La décompilation consiste à générer à partir d’un logiciel des lignes de code presque comme si elles avaient été écrites par le développeur lui-même. Cela permet d’en comprendre les secrets et de les copier si on le souhaite. C’est pour éviter cela que de nombreuses entreprises ne mettent pas à disposition le code informatique derrière leurs logiciels ou leurs innovations, pour éviter que d’autres concurrents puissent les utiliser.

Avec la directive Software, un logiciel, tout comme une œuvre littéraire ou musicale, ne peut pas faire l’objet d’altération, de plagiat ou d’abus. La directive donne des droits exclusifs à la société qui a développé le logiciel : elle peut copier son programme, l’adapter, le traduire, l’arranger ou l’altérer à sa guise. Pour le client, les possibilités sont toutes autres : il peut observer, étudier, tester le fonctionnement d’un programme pour comprendre comment il marche et mieux saisir ses principes sous-jacents. L’étape suivante à cela est la décompilation qui vise à percer les secrets du code. La directive via son article 6 interdit sa mise en place pour tout client.

Un arrêt proposé par la CJUE basé sur l’article 5 de la directive software

Le 6 octobre, un arrêt proposé par la CJUE a été rendu dans le cadre du litige opposant Selor, l’organisme qui organise les recrutements de l’administration fédérale belge, à Top Systems. Ce dernier étant son fournisseur informatique, il a porté plainte contre le Selor, car l’organisme avait décompilé les programmes qu’il lui avait fournis. Le Selor n’a pas nié les faits, mais a expliqué qu’il avait mis en place ce processus afin de désactiver certaines fonctionnalités du programme qui l’empêchait de fonctionner.

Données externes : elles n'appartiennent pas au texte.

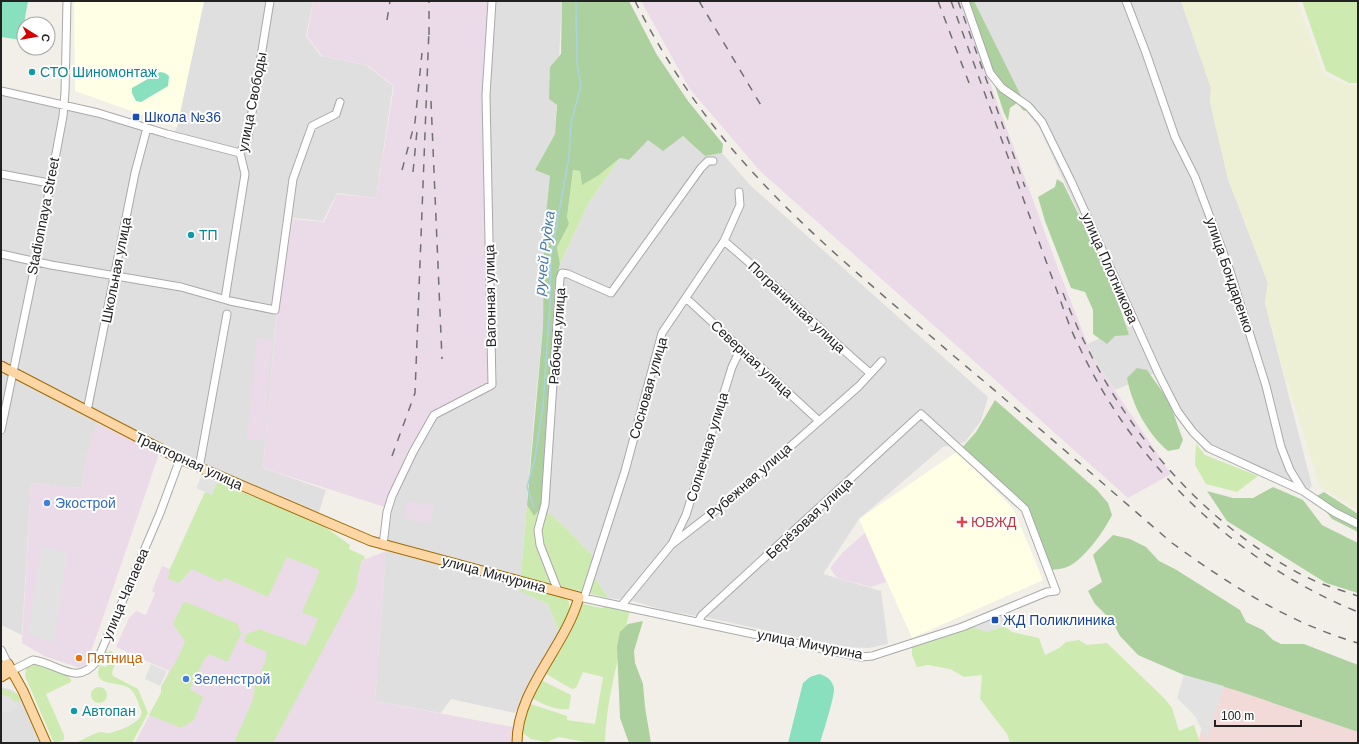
<svg xmlns="http://www.w3.org/2000/svg" width="1359" height="744" viewBox="0 0 1359 744" font-family="Arial,sans-serif">
	<style>
		.residential { fill: #e0dfdf }
		.commercial { fill: #f2dad9 }
		.industrial { fill: #ebdbe8 }
		.education { fill: #ffffe5 }
		.farmland { fill: #eef0d5 }
		.grass { fill: #cdebb0 }
		.forest { fill: #add19e }
		.pitch { fill: #88e0be }
		.parking { fill: #e2e2e2 }
		.lines { fill: none; stroke-linecap: round; stroke-linejoin: round }
		.stream { stroke: #aad3df; stroke-width: 1.5 }
		.minor-casing { stroke: #a9a9a9; stroke-width: 9 }
		.major-casing { stroke: #a06b00; stroke-width: 11 }
		.minor { stroke: #fff; stroke-width: 7 }
		.major { stroke: #fcd6a4; stroke-width: 9 }
		.rail { stroke: #707070; stroke-width: 1.5; stroke-dasharray: 8 8; stroke-linecap: butt }
		.culture-dot { fill: #0f9aa8; stroke: #fff; stroke-width: 1.5 }
		.transit-dot { fill: #1a4fb4; stroke: #fff; stroke-width: 1.5 }
		.shop-dot { fill: #3f7fe0; stroke: #fff; stroke-width: 1.5 }
		.health-dot { fill: #e0444e; stroke: #fff; stroke-width: 1.5 }
		.food-dot { fill: #e8710a; stroke: #fff; stroke-width: 1.5 }
		.labels { text-anchor: middle; dominant-baseline: central; stroke-width: 4; stroke-linejoin: round; paint-order: stroke }
		.culture-label { font-size: 14px; fill: #0d838f; stroke: #fff; text-anchor: start }
		.street-label { font-size: 14px; fill: #222; stroke: #fff }
		.transit-label { font-size: 14px; fill: #164399; stroke: #fff; text-anchor: start }
		.shop-label { font-size: 14px; fill: #366cbe; stroke: #fff; text-anchor: start }
		.health-label { font-size: 14px; fill: #be3a42; stroke: #fff; text-anchor: start }
		.food-label { font-size: 14px; fill: #c56008; stroke: #fff; text-anchor: start }
		.water-label { font-size: 15px; font-style: italic; fill: #4a7aab; stroke: #fff }
	</style>
	<rect width="100%" height="100%" fill="#f2efe9"/>
	<!-- residential -->
	<path class="residential" d="M204,1H313L306,36L321,56L366,65L393,86L376,198L337,193L323,221L293,218L276,319L263,468L326,490L318,515L206,468L100,414L86,460L82,488L31,483L22,635L1,625V95L126,124L170,140L177,127Z
		M494,1H562L555,134L535,170L550,176L544,233L543,327L534,416L520,590L548,604L560,633L515,713L451,699L441,713L375,701L386,551L392,510L413,452L488,95Z
		M972,1H1181L1211,88L1210,102L1228,179L1268,283L1265,303L1312,486L1304,495L1204,451L1153,374L1115,390L1093,358L1088,344L1129,323L1040,129L1009,88Z
		M683,136L705,156L722,153L751,186L988,397L981,421L965,442L943,447L859,519L823,574L881,591L888,644L869,648L842,647L714,619L663,610L633,601L608,598L596,579L592,555L565,527L542,507L555,283L560,264L589,202L620,158L629,160L648,139Z
		M1,687L12,690L20,696L41,743H1Z"/>
	<!-- commercial -->
	<path class="commercial" d="M1224,686L1358,732V743H1198L1206,711Z"/>
	<!-- industrial -->
	<path class="industrial" d="M313,1H491L486,96L492,385L434,415L412,451L391,509L263,468L276,321L293,219L324,222L337,194L376,198L394,86L367,65L322,56L307,36Z
		M641,1H960L1059,271L1093,358L1171,474L1128,498L760,171L689,88Z
		M257,338L272,340L264,440L247,439Z
		M97,423L159,454L97,635L85,666L80,668L44,656L22,643L31,483L82,488L86,460Z
		M204,494L361,561L386,551L375,701L513,727L514,743H135L161,693V687L169,671L116,647L129,618L136,611L146,615L155,593L152,591L162,566L170,569Z
		M407,501L434,506L430,524L404,518Z
		M865,533L886,582L871,587L837,578L830,568L843,552Z"/>
	<!-- education -->
	<path class="education" d="M74,1H204L177,127L75,91Z
		M958,451L1014,510L1043,580L912,638L859,519Z"/>
	<!-- farmland -->
	<path class="farmland" d="M1181,1H1297L1324,75L1348,85H1358V510L1320,487L1283,370L1265,303L1268,283L1228,179L1210,102L1211,88Z"/>
	<!-- grass -->
	<path class="grass" d="M1302,1H1358V83H1349L1326,71Z
		M620,158L589,202L560,264L557,247L569,224L567,217L573,170L580,171L582,184L599,175Z
		M1196,444L1205,455L1258,476L1237,492L1206,484L1195,465Z
		M217,482L321,524L350,545L349,549L364,556L365,559L361,561L356,588L273,743H234L253,699L255,686L265,662L267,652L244,642L246,634L260,629C275,636 291,639 306,646L318,619L302,612L320,570L287,557L268,597L225,578L220,582L192,569L179,583L168,579L170,569L205,492L212,494Z
		M527,505L534,515L542,507L565,527L592,555L596,579L608,598L521,576Z
		M521,584L565,598L569,602V613L560,633L548,604L520,591Z
		M186,602L238,624L241,634L228,661H225L209,654L204,660L190,689L203,697L194,720L181,728L149,715L161,693V687L179,656L185,641L173,624L183,603Z
		M583,604L602,608L608,605L632,610L629,614C619,656 606,700 605,743H590L559,737L547,742L531,739L524,734L522,728L527,707L531,704L567,716V720L595,724L603,677L583,672L576,688L572,689L546,674Z
		M974,626C985,634 992,630 1004,626L1012,632L1039,638L1045,655L1059,648L1066,642L1079,640L1087,645L1107,643L1165,699L1172,708L1179,731L1194,725L1200,743H1010L1007,734L980,699L982,675L964,677L950,669L928,665L917,667L912,655V647Z
		M111,651L118,656L112,672L113,676L138,689L148,713L132,743H75C83,740 93,733 101,732C104,732 107,734 110,733C119,731 146,721 141,710C138,703 136,693 129,688C118,680 91,688 100,665L106,667L108,661L102,659L106,652Z
		M33,663C46,665 60,671 71,679V682L46,694L64,735V740L54,743L25,676L26,668Z
		M543,681L571,695L569,709C557,711 542,704 532,698L541,682Z
		M91 695a8 8 0 1 1 16 0a8 8 0 1 1-16 0Z
		M1,688L17,694L21,700L15,702L10,697L1,694Z"/>
	<!-- forest -->
	<path class="forest" d="M562,1H629L657,55L688,101L723,144L722,153L705,156L683,136L663,151L648,140L629,160L620,158L599,175L582,185L580,171L573,170L567,217L569,224L557,247L560,264L555,283L542,507L534,516L527,505L543,327L544,233L550,176L535,170L555,134L557,105L549,99L550,67L561,54Z
		M962,1H974L1028,110L1024,111L1017,103L1010,108L1008,121L1004,113L995,86L985,65L978,38L965,11Z
		M1057,179L1063,183C1087,232 1113,282 1129,335L1115,336L1107,344L1093,334V310L1085,292L1071,288L1045,221L1038,197L1055,187Z
		M1137,368L1147,370L1169,401L1183,440L1179,449L1168,451C1147,433 1132,405 1127,378Z
		M995,400L1097,490L1108,503L1112,515C1104,531 1084,560 1067,567C1062,569 1056,569 1051,570L1032,516L1026,505L961,449L976,432Z
		M1273,487L1303,500L1322,525L1358,543V593L1326,583L1227,521L1207,491L1233,498H1253Z
		M1324,492L1358,514V532L1332,519L1315,497Z
		M1113,535L1130,539L1146,547L1159,561L1175,569L1240,610L1246,622L1263,630L1273,640L1281,644H1304L1358,665V732L1238,691L1184,675L1138,655L1120,636L1112,621L1095,604L1088,591L1102,582L1093,555Z
		M643,621L634,651L635,663L643,684L645,707L651,743H629L620,718L617,646L620,632L628,624Z"/>
	<!-- pitch -->
	<path class="pitch" d="M1,1H28L21,40L1,37Z
		M160,72L165,73L169,76L168,86L141,102L136,101L132,93V88Z
		M819,674C827,676 832,680 834,688C835,696 823,733 820,743H788L803,683L810,677Z"/>
	<!-- parking -->
	<path class="parking" d="M202,475L217,482L212,495L196,488Z
		M42,546L67,553L54,642L28,634Z
		M1011,611L1010,621L1004,626L988,632L980,630L974,626Z
		M151,664L167,671L160,686L145,679Z
		M1184,675L1224,686L1207,740L1195,716L1177,698Z
		M1,694L10,697L17,706L8,713L1,711Z"/>
	<g class="lines">
		<!-- stream -->
		<path class="stream" d="M534,507L527,487L535,459L543,406L550,305L551,256L569,157L571,123L581,86L577,63L576,1"/>
		<defs>
			<path id="minor" d="M965,1L990,73L1002,88L1028,106L1042,122L1071,181L1159,375L1178,412L1193,432L1209,448L1303,491
				M1126,1L1146,53L1175,137L1195,177L1230,271L1266,386L1281,447L1290,470L1303,491L1334,512L1358,524
				M1,91L98,113L167,134L240,153
				M1,174L49,183
				M724,241C775,283 820,331 870,373
				M1,254L51,265L181,287L230,301L275,310L293,179L312,126L336,114L340,102
				M686,298L818,420
				M225,299L245,174L240,153L248,137L270,1
				M87,411L135,173L147,128
				M1,430L36,261L63,116L65,92L67,1
				M199,468L227,314
				M672,544L686,515L732,367L741,348
				M383,545L387,512L392,496L413,452L434,415L492,385L486,95L492,1
				M558,591L540,545L538,530L545,504L560,278L562,273L568,274L611,293L701,168L708,161H713
				M579,597L861,657L872,656L962,627L1047,592L1056,591L1025,509L921,414L702,615L698,622
				M584,598L625,471L662,333L724,241L740,205L739,192
				M621,606L671,545L734,496L859,386L882,361
				M1,650L8,664
				M11,671L33,660C60,664 76,687 97,661L160,513L180,459"/>
			<path id="major" d="M1,366L180,459L371,541L579,597C565,648 517,689 517,743
				M1,667L8,664L23,691L46,743
				M1,677L11,671"/>
		</defs>
		<!-- minor casing -->
		<use href="#minor" class="minor-casing"/>
		<!-- major casing -->
		<use href="#major" class="major-casing"/>
		<!-- minor -->
		<use href="#minor" class="minor"/>
		<!-- major -->
		<use href="#major" class="major"/>
		<!-- rail -->
		<path class="rail" d="M635,1C667,65 709,126 758,178C818,243 888,299 955,357C1028,418 1100,481 1172,543C1230,585 1289,623 1358,643
			M699,1L762,107
			M938,1L969,83
			M951,1L1061,302C1066,316 1071,331 1078,344C1134,465 1235,562 1358,612
			M958,1L1025,187
			M387,20L390,1
			M429,35V1
			M431,101L442,359
			M402,170L415,122L422,53
			M413,172L417,131
			M1063,293C1098,383 1152,464 1228,526C1254,547 1284,567 1315,581C1329,587 1344,591 1358,596
			M392,456L415,393L429,29"/>
	</g>
	<!-- markers -->
	<g class="culture-dot">
		<circle cx="32" cy="72" r="4"/>
		<circle cx="191" cy="235" r="4"/>
		<circle cx="74" cy="711" r="4"/>
	</g>
	<g class="transit-dot">
		<rect x="132" y="113" width="8" height="8" rx="2"/>
		<rect x="991" y="616" width="8" height="8" rx="2"/>
	</g>
	<g class="shop-dot">
		<circle cx="47" cy="503" r="4"/>
		<circle cx="186" cy="679" r="4"/>
	</g>
	<path class="health-dot" d="M960 516h4v4h4v4h-4v4h-4v-4h-4v-4h4z"/>
	<circle class="food-dot" cx="79" cy="658" r="4"/>
	<g class="labels">
		<!-- culture labels -->
		<g class="culture-label">
			<text x="40" y="72">СТО Шиномонтаж</text>
			<text x="199" y="235">ТП</text>
			<text x="82" y="711">Автопан</text>
		</g>
		<!-- street labels -->
		<g class="street-label">
			<text transform="translate(252 102) rotate(-79)">улица Свободы</text>
			<text transform="translate(43 216) rotate(-79)">Stadionnaya Street</text>
			<text transform="translate(1110 268) rotate(66)">улица Плотникова</text>
			<text transform="translate(116 270) rotate(-79)">Школьная улица</text>
			<text transform="translate(1230 275) rotate(71)">улица Бондаренко</text>
			<text transform="translate(490 296) rotate(-91)">Вагонная улица</text>
			<text transform="translate(797 307) rotate(43)">Пограничная улица</text>
			<text transform="translate(557 336) rotate(-86)">Рабочая улица</text>
			<text transform="translate(752 359) rotate(43)">Северная улица</text>
			<text transform="translate(648 388) rotate(-74)">Сосновая улица</text>
			<text transform="translate(707 447) rotate(-73)">Солнечная улица</text>
			<text transform="translate(189 461) rotate(25)">Тракторная улица</text>
			<text transform="translate(749 481) rotate(-41)">Рубежная улица</text>
			<text transform="translate(809 518) rotate(-43)">Берёзовая улица</text>
			<text transform="translate(494 574) rotate(15)">улица Мичурина</text>
			<text transform="translate(125 594) rotate(-67)">улица Чапаева</text>
			<text transform="translate(810 644) rotate(11)">улица Мичурина</text>
		</g>
		<!-- transit labels -->
		<g class="transit-label">
			<text x="144" y="117">Школа №36</text>
			<text x="1003" y="620">ЖД Поликлиника</text>
		</g>
		<!-- shop labels -->
		<g class="shop-label">
			<text x="55" y="503">Экострой</text>
			<text x="194" y="679">Зеленстрой</text>
		</g>
		<!-- health labels -->
		<g class="health-label">
			<text x="971" y="522">ЮВЖД</text>
		</g>
		<!-- food labels -->
		<g class="food-label">
			<text x="87" y="658">Пятница</text>
		</g>
		<!-- water labels -->
		<g class="water-label">
			<text transform="translate(544 253) rotate(-83)">ручей Рудка</text>
		</g>
	</g>
	<!-- border -->
	<rect width="1359" height="744" fill="none" stroke="#222222" stroke-width="4"/>
	<!-- north arrow -->
	<g transform="translate(36 36) rotate(101)"><circle r="19" fill="#ffffff" stroke="#a7a7a7"/>
	<path d="M0-3L7 15L0 10L-7 15Z" fill="#d40000"/>
	<text y="-6" font-size="11" font-weight="bold" text-anchor="middle" fill="#222222">С</text>
	</g>
	<!-- scale -->
	<path d="M1215 720v6h86v-6" fill="none" stroke="#222222" stroke-width="2"/>
	<text x="1221" y="720" font-size="12" fill="#222222" stroke="#ffffff" stroke-width="3" paint-order="stroke">100 m</text>
</svg>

La cour a alors affirmé que la décompilation, c’est une forme d’altération du code. En ce sens, la décompilation est du ressort exclusif de la société qui a la propriété intellectuelle du logiciel. Toutefois, tout réside dans l’interprétation de l’article 5, paragraphe 1 de la directive Software : « Sauf dispositions contractuelles spécifiques, ne sont pas soumis à l’autorisation du titulaire les actes prévus à l’article 4 points a) et b) lorsque ces actes sont nécessaires pour permettre à l’acquéreur légitime d’utiliser le programme d’ordinateur d’une manière conforme à sa destination, y compris pour corriger des erreurs. »

Ainsi, la CJUE a considéré que l’altération était déjà autorisée pour corriger une erreur via cet article 5, ce qui donne gain de cause à Selor également, puisqu’il pouvait compiler dans ce cas précis pour corriger le bug. Le principe d’interprétation stricte de la loi pénale a été utilisé afin de juger du droit de décompiler ou non dans le cadre de la correction d’un bug. Avec cet arrêt, il sera bien plus difficile pour les éditeurs d’intervenir dans la décompilation de leurs programmes si celui-ci contient un bug avéré qui empêche le fonctionnement correct du programme. L’arrêt prononcé fait donc jurisprudence à l’avenir sur toute requête concernant ce processus.